Je criais. Sakura semblait indifférente, sachant qu'elle n'était pas la cause de ma colère. Je lui dis vaguement au revoir et merci, et suis partis en courant. Je courais dans une direction qui menait sans doute nul part. Je m'en fichais. Je devais le retrouver avant qu'il ne se tue. Les missions de rang S sont souvent échoués, même par les ninja d'élite. Elles sont réellement difficiles, mortelles même. Sachant que Sasuke serait sans doute perdu dans ses pensées, blessé et complètement ailleurs, il n'engagerait pas de combat sérieusement, et il finirait par se tuer. Je devais empêcher cela. Je le retrouverais.

Je courais alors que dans ma tête, mes plans changeaient. J'allais passer la nuit s'il le faut, mais demain ne sera pas le jour de mon mariage. Ce sera le début de ma nouvelle vie. Celle que je vivrai avec Sasuke.

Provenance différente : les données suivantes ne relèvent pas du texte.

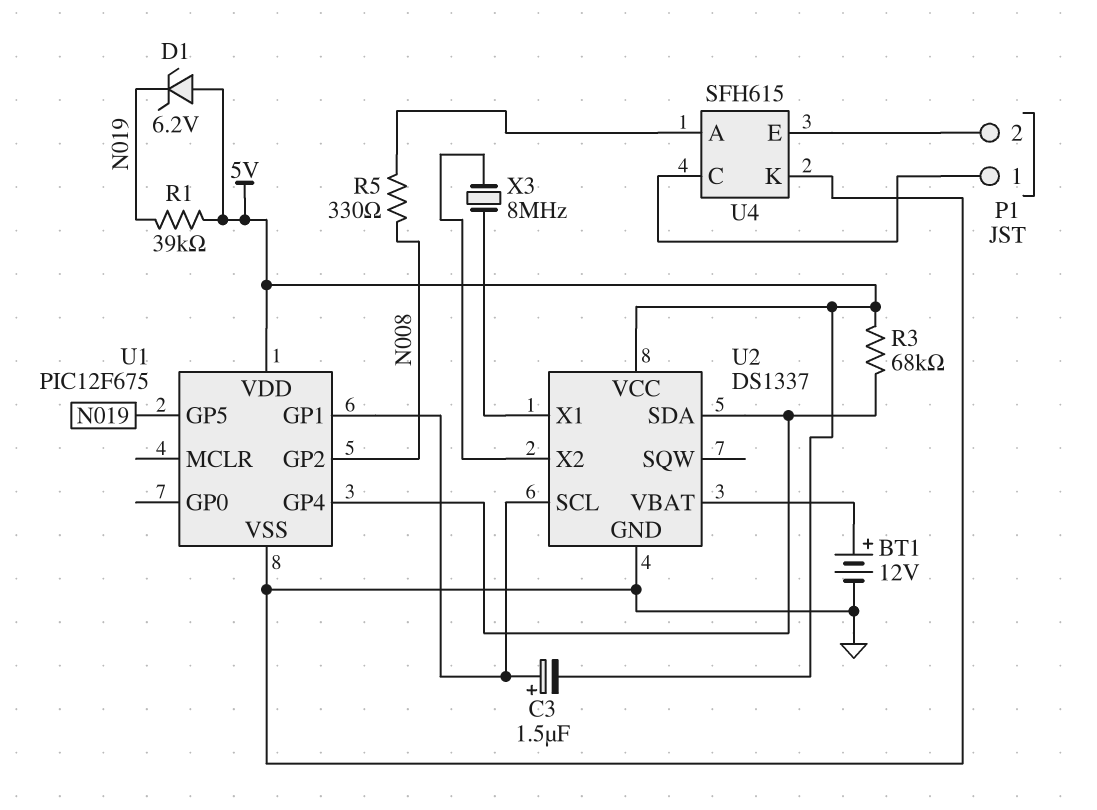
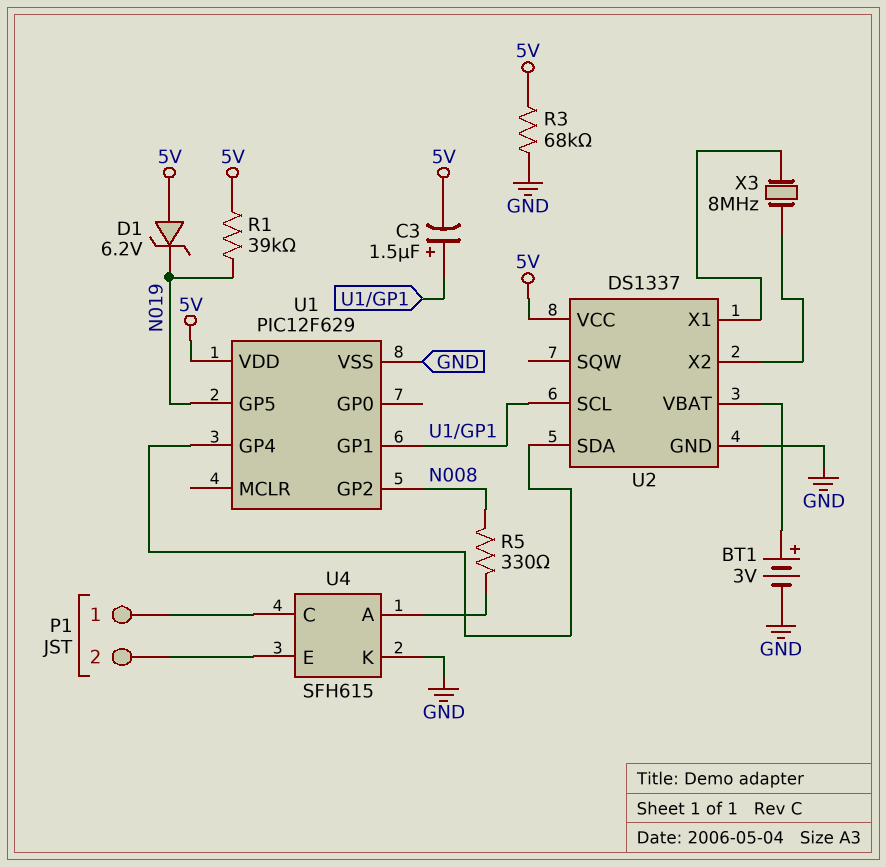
BT1: 12V (plus U2/VBAT, minus GND) -> 3V (plus U2/VBAT, minus GND)
R3: 68k (5V, U1/GP4) -> 68k (5V, GND)
U1: PIC12F675 -> PIC12F629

Je me fichais complètement qu'au moment même, j'étais supposé être avec Naomi et son père, en route pour Iwa. Le Naruto que j'étais et que je suis agissait comme il le devait le faire. J'avais décidé, alors que mes jambes se dirigeait vers les portes de Konoha pour ensuite s'aventurer dans la forêt, que j'allais vivre comme je le voulais. Personne n'allait me dire quoi faire.

Je retrouverai Sasuke, j'abandonnerais sa mission avec lui, j'irais à Iwa pour annuler moi-même ce foutu mariage, et j'avouerai à tout le monde que Sasuke et moi on s'aime, et que rien ne pourra nous séparer.